No Experience Required

Students researching in the SCPA Reading RoomStudents come to DePaul to learn.  Faculty don’t expect students to know the content and processes that will be assessed in finals week when students walk into their classrooms on the first day of the term; that first class session starts a journey and a progression.

The same process of discovery and growth applies to individual research in Special Collections and Archives.  Students aren’t expected to know how to find, request, and handle rare and valuable primary source documents and books before they come into the Special Collections Reading Room. Our role as educators in the library is to help students develop the skills and confidence to use archival materials, specialized books, maps, and artifacts.  Sometimes these objectives are best met in an instruction session designed for a particular course, but other times an individual student may have an interest that intersects with our collections.  Please feel free to send that student to Special Collections and Archives, no experience or prior instruction required.
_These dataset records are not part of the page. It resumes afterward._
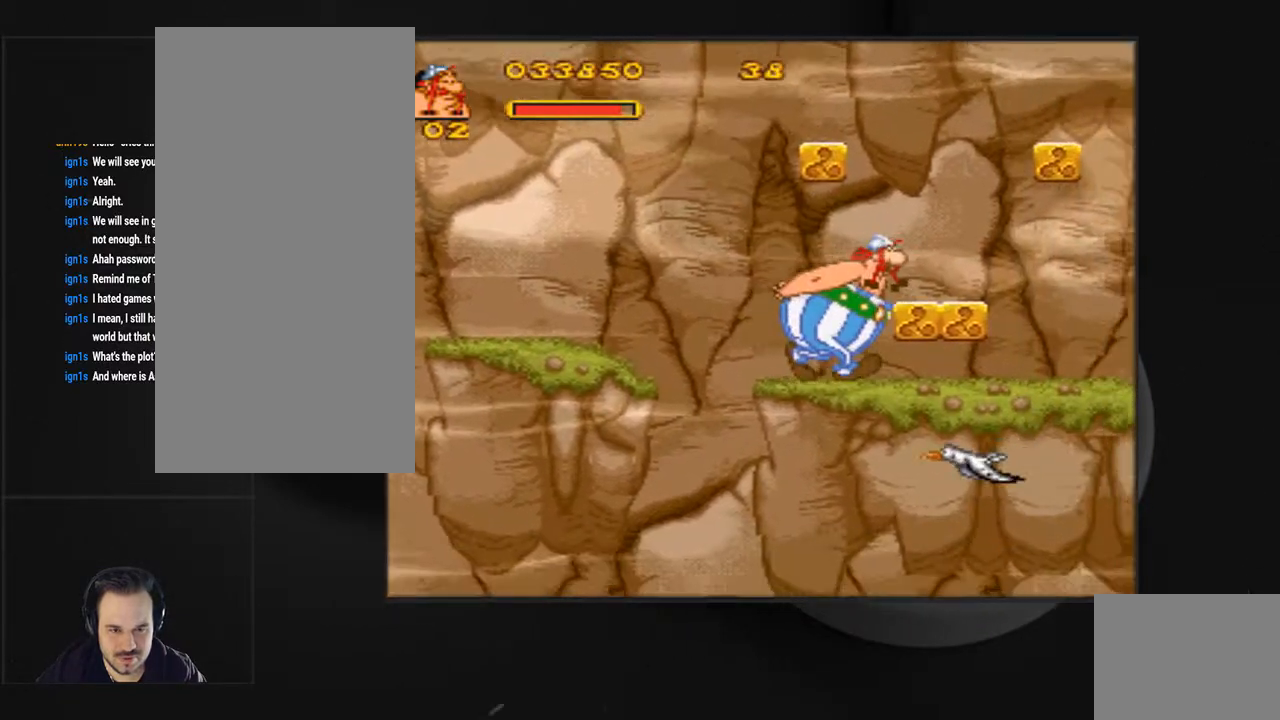
{"buttons": [], "events": [[167, "CROSS", "down"], [233, "DPAD_RIGHT", "down"], [333, "CROSS", "up"], [500, "DPAD_RIGHT", "up"]]}
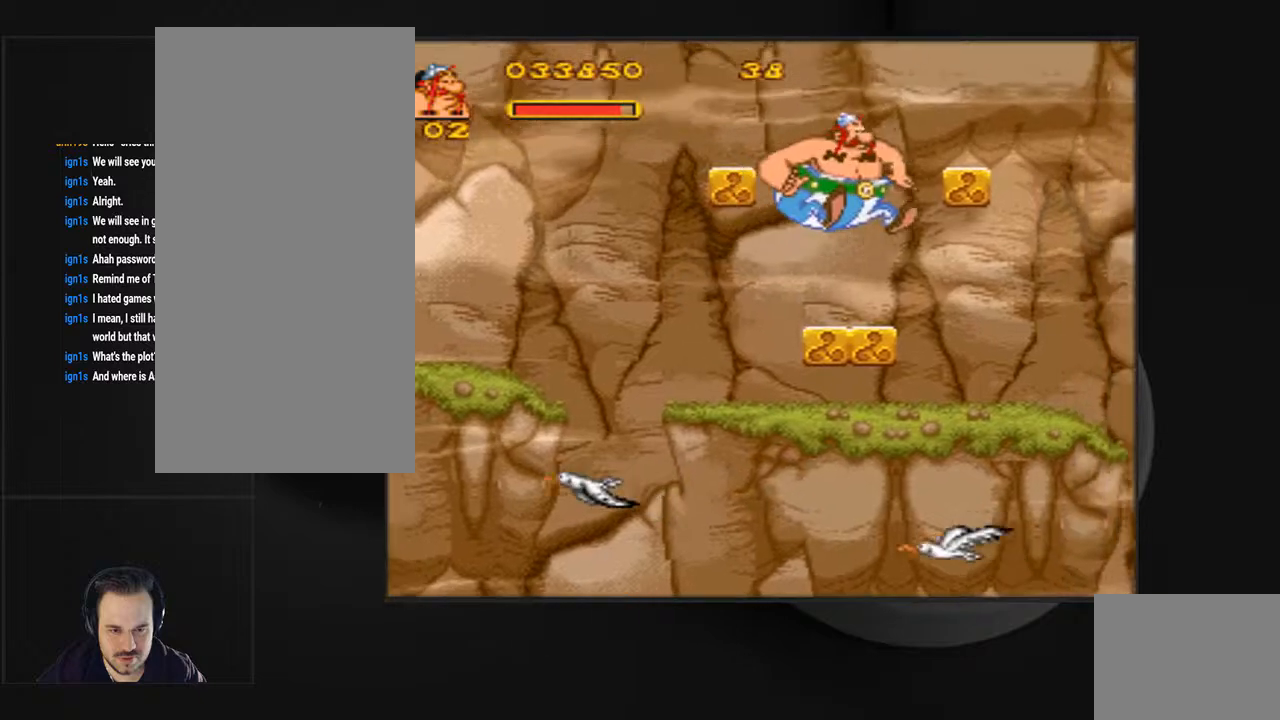
{"buttons": ["CIRCLE"], "events": [[233, "CIRCLE", "down"], [400, "CIRCLE", "up"], [433, "CIRCLE", "down"]]}
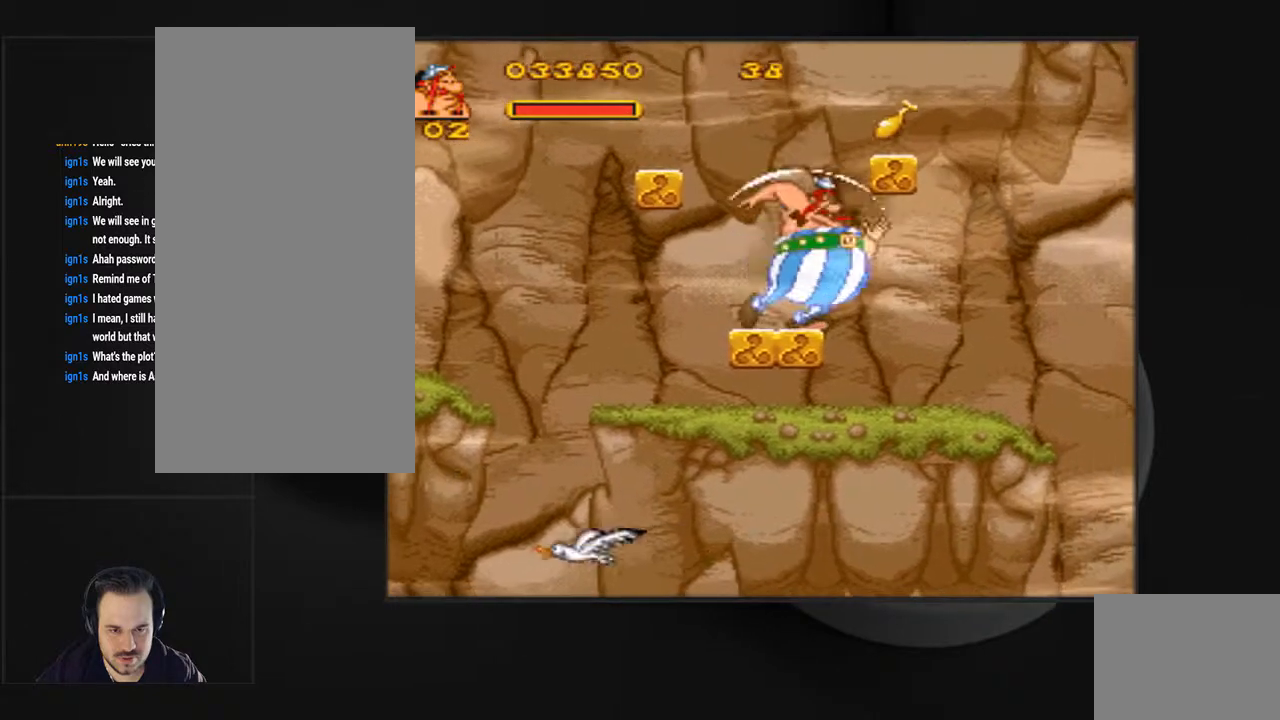
{"buttons": ["DPAD_LEFT"], "events": [[33, "CIRCLE", "up"], [133, "CIRCLE", "down"], [233, "CIRCLE", "up"], [300, "CIRCLE", "down"], [400, "CIRCLE", "up"], [433, "DPAD_LEFT", "down"]]}
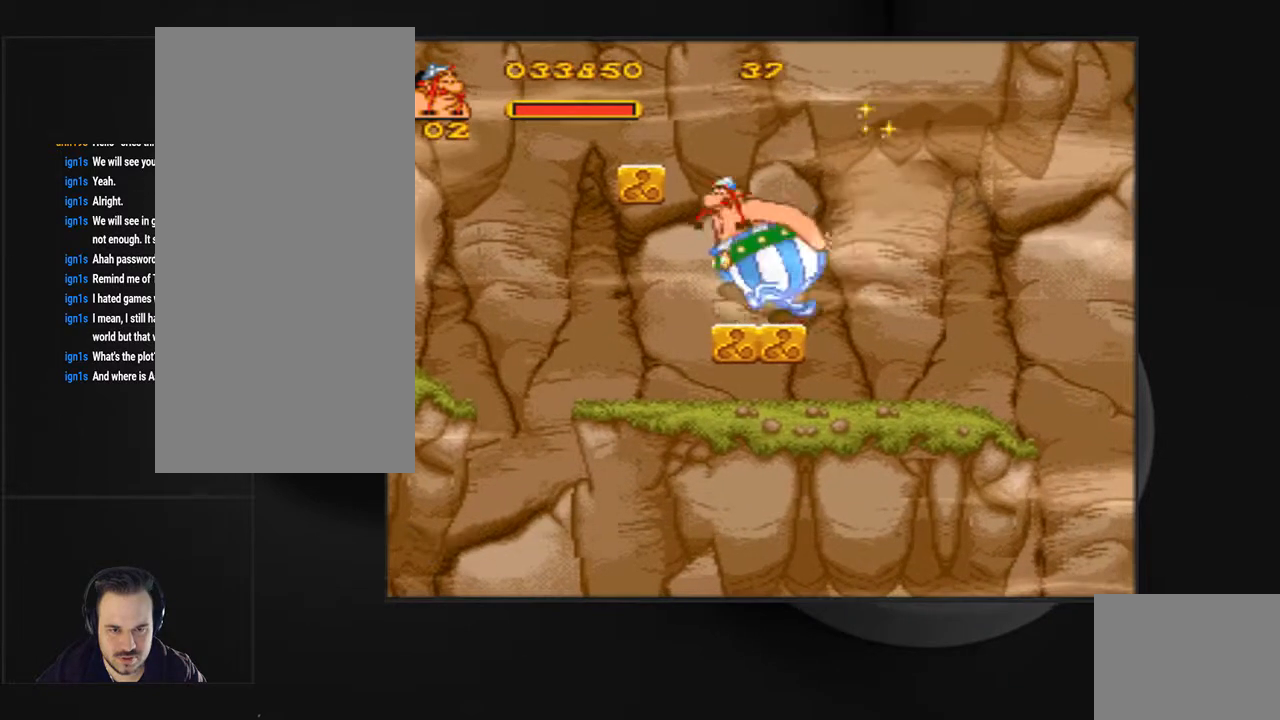
{"buttons": [], "events": [[167, "CIRCLE", "down"], [200, "DPAD_LEFT", "up"], [467, "CIRCLE", "up"]]}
Special Collections and Archives recently partnered with the Library’s EDGE team to learn how novice, first-year undergraduate students feel about visiting our Reading Room. Without identifying themselves as part of the EDGE team – just as DePaul students – they came into the Reading Room to request two items.  As new researchers without a registration form on file, each student was given standard paperwork and had the procedures and policies explained to them.  The students had a few tasks to complete, some that modeled research behavior and others that asked them to review and reflect on our policies and processes, and their experiences.

The results of this exercise suggested that students perceive only minimal barriers (psychological or procedural) to using our materials, and noted just a few things that were initially confusing, including the required bag check, the length of the registration paperwork (1 page), the absence of a self-service scanner, and the detailed policies surrounding reproductions.  However, students noted that while the policies and procedures were distinctive (“weird,” according to one student) they also acknowledged that these rules served a purpose after they used the materials in the reading room. Student comments included:

“…made perfect sense.”

“…any initial confusion made sense when I saw how delicate the materials were.”

“I was not expecting to have my coat and bag checked, though in retrospect I should have since this area of the library is about caring for old books.”

We also learned that students preferred to have instructions explained in person, rather than following the written documentation themselves.  While many staff knew this intuitively or anecdotally, having direct feedback from students has reinforced supportive staff behavior during the registration process, encouraging us to more consistently offer to go over the form verbally.

While Special Collections and Archives has established relationships with History and English (50% of all instruction sessions last year were with these two departments), the EDGE team is more varied, with only one History student.  The other EDGE students hail from the College of Computing and Digital Media, Psychology, Public Policy, and Biology.  Their disciplinary diversity did not hinder them in navigating the reading room.

Special Collections and Archives is happy to work with you, your class, or individual students, regardless of discipline.  Our preliminary collaboration with the EDGE students has shown that while our policies are different – and more restrictive and prescriptive than the general library – students are quickly able to understand, adapt, gain confidence, and engage with our amazing materials.